Problems to work on:
[1] In the blog text, why did the writer find it annoying when people asked for the question to be clarified? Answer in one to three sentences.
[2] Reproduce everything from "Over the course" down to "in your workplace?" in the blog text, copied word for word.

Document passage:
Question Four: A conspiracy needs a convenient hook, a plausible-sounding reason that makes a person say "That could be" and then the theorist (lunatic, idiot, propagandist) erects a house of cards that can only stand if the "That could be" premise seems real. There is no conspiracy here, no outlandish plan to have shots fired at the Capitolio to then push measures augmenting security and expenses for the legislative vermin inside. No, this was a random act, applauded by some, decried by a few and ignored by everybody else. After all, why get worked up over chipped marble when We can't get worked up over two murders a day?

Question Five: Yes, I wish it had hit one or two of the Fools. You can make your own guess as to who.

The Jenius Has Spoken.

15 May 2009

None So Blind

Over the course of several months, I had a multitude of conversations with people in different walks of life, in private and public sector jobs, from education and retail to government and services. At some point in the conversation, once I felt there was a modicum of interest in continuing it (on My part, not the other person's), I would ask: Who's the person who seeks new opportunities in your workplace?

Not once--not once--did anyone answer the question right off the bat. The most common response was open confusion. The next most-common response was to ask Me to clarify the question, always annoying as I felt the question was pretty much transparent. Which of your co-workers actively seeks new opportunities?

I received only two positive responses. One woman told Me her boss was always looking for opportunities and when I asked her to explain in what way, she spoke sourly of how he takes credit for work he didn't do and implied he might be trying to have an affair with his secretary. The other positive response was from an insurance agent who said he was the opportunity seeker in his office, but then he tells Me how bad sales have become and that he's looking for a government job because "My people need to fill a few holes."

Stored dataset items:
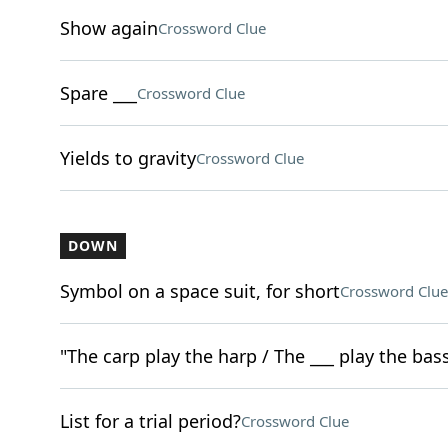
Show again
Crossword Clue
Spare ___
Crossword Clue
Yields to gravity
Crossword Clue
DOWN
Symbol on a space suit, for short
Crossword Clue
"The carp play the harp / The ___ play the bass
List for a trial period?
Crossword Clue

Answers in order:
[1] The writer felt the question was pretty much transparent. Being asked to clarify something that already seemed clear was therefore annoying.

[2]
Over the course of several months, I had a multitude of conversations with people in different walks of life, in private and public sector jobs, from education and retail to government and services. At some point in the conversation, once I felt there was a modicum of interest in continuing it (on My part, not the other person's), I would ask: Who's the person who seeks new opportunities in your workplace?